Viaja a Viena por segunda vez en noviembre de 1792 para estudiar con Joseph Hayn. Su padre falleció un mes después y en 1795 sus dos hermanos se reunieron con él. Se ganaba la vida dando conciertos, enseñando piano y con las ventas de sus composiciones. Ganó reputación como pianista virtuoso, y su primera obra importante fue el Concierto para piano no. 1 en do mayor, que se estrenó en 1795.

Miembros de la aristocracia vienesa fueron sus patrones y en 1809, el príncipe Kinsky, el príncipe Lobkowitz, y el archiduque Rodolfo, le garantizaron un ingreso anual con la única condición de que residiera en Viena.

Los últimos treinta años de vida estuvieron marcados por una serie de crisis personales, la primera de ellas fue su sordera. Los primeros síntomas, notables para el compositor ya antes de 1800, lo afectaron socialmente más que musicalmente, en virtud de que continuó componiendo a pesar de que su enfermedad se hacía cada vez más crónica.

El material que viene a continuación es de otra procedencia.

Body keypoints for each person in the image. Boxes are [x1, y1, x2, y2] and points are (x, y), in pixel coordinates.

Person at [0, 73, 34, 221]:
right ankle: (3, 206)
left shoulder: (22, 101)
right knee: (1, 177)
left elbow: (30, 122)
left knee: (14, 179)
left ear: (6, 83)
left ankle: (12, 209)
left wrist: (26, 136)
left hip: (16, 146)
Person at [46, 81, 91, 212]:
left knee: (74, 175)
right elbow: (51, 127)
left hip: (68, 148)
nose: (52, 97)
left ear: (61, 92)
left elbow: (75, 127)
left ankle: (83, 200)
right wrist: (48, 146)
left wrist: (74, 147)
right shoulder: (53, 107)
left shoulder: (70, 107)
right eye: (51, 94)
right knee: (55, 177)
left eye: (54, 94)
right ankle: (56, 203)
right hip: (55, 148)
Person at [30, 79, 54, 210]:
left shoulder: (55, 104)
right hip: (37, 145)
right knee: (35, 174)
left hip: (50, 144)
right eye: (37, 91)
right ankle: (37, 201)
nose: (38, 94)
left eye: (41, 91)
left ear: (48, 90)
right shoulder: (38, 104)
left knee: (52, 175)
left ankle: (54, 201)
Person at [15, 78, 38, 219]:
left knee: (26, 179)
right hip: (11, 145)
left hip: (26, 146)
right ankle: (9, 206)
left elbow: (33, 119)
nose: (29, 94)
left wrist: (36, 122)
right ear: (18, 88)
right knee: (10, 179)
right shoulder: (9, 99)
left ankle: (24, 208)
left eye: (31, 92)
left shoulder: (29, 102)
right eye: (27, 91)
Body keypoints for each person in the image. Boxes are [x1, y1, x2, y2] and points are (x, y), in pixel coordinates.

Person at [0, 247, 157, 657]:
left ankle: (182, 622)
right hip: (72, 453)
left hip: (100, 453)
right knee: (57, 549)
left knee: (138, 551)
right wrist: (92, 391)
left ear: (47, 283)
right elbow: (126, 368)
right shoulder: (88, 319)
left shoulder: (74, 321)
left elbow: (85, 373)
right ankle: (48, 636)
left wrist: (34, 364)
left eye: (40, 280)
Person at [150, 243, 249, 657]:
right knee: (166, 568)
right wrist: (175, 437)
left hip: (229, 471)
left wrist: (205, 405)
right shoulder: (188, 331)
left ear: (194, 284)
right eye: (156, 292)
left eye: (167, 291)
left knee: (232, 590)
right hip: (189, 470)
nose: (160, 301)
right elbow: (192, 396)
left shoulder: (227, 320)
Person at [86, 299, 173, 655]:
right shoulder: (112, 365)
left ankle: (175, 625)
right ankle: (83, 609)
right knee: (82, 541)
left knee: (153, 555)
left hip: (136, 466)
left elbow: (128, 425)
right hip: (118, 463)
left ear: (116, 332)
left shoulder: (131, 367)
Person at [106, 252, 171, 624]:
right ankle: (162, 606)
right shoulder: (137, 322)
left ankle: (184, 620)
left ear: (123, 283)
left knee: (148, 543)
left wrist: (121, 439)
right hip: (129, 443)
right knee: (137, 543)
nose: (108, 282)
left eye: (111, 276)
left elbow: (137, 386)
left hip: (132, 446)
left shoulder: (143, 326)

La Novena Sinfonía, su obra más famosa, fue compuesta cuando ya estaba completamente sordo.

Una segunda crisis, una década después, fue la ruptura con una mujer (probablemente Antonie Brentano, la esposa de un amigo). Fueron varios los amores de Beethoven, entre ellos Giulietta Giucciardi, una condesa de dieciséis años, alumna de Beethoven, y a ella dedicó la inmortal sonata “Claro de Luna”.

A pesar de todo, fue rechazado en todas las proposiciones de matrimonio que hizo. Nunca se casó ni dejó descendencia.

La lista de enfermedades que se cree que sufrió es considerable: inflamación del intestino, deterioro de los huesos, cirrosis, padecimientos de los riñones. Su sordera avanzó a tal grado que ya no podía ejecutar públicamente, y requería una tabla o pequeños cuadernos para comunicarse con los visitantes.

Ludwig van Beethoven falleció el 26 de marzo de 1827 en Viena. Muchos años después, se sostiene que la causa de su muerte fue un tratamiento médico a base de plomo. En esas fechas, Beethoven era tratado en Viena de una pulmonía. El doctor Andreas Wawruch atacó la enfermedad con sales de plomo, habitualmente empleadas en la época contra el exceso de mucosidad.

En su tumba aparece la inscripción: Que los amigos aplaudan. La comedia se ha acabado.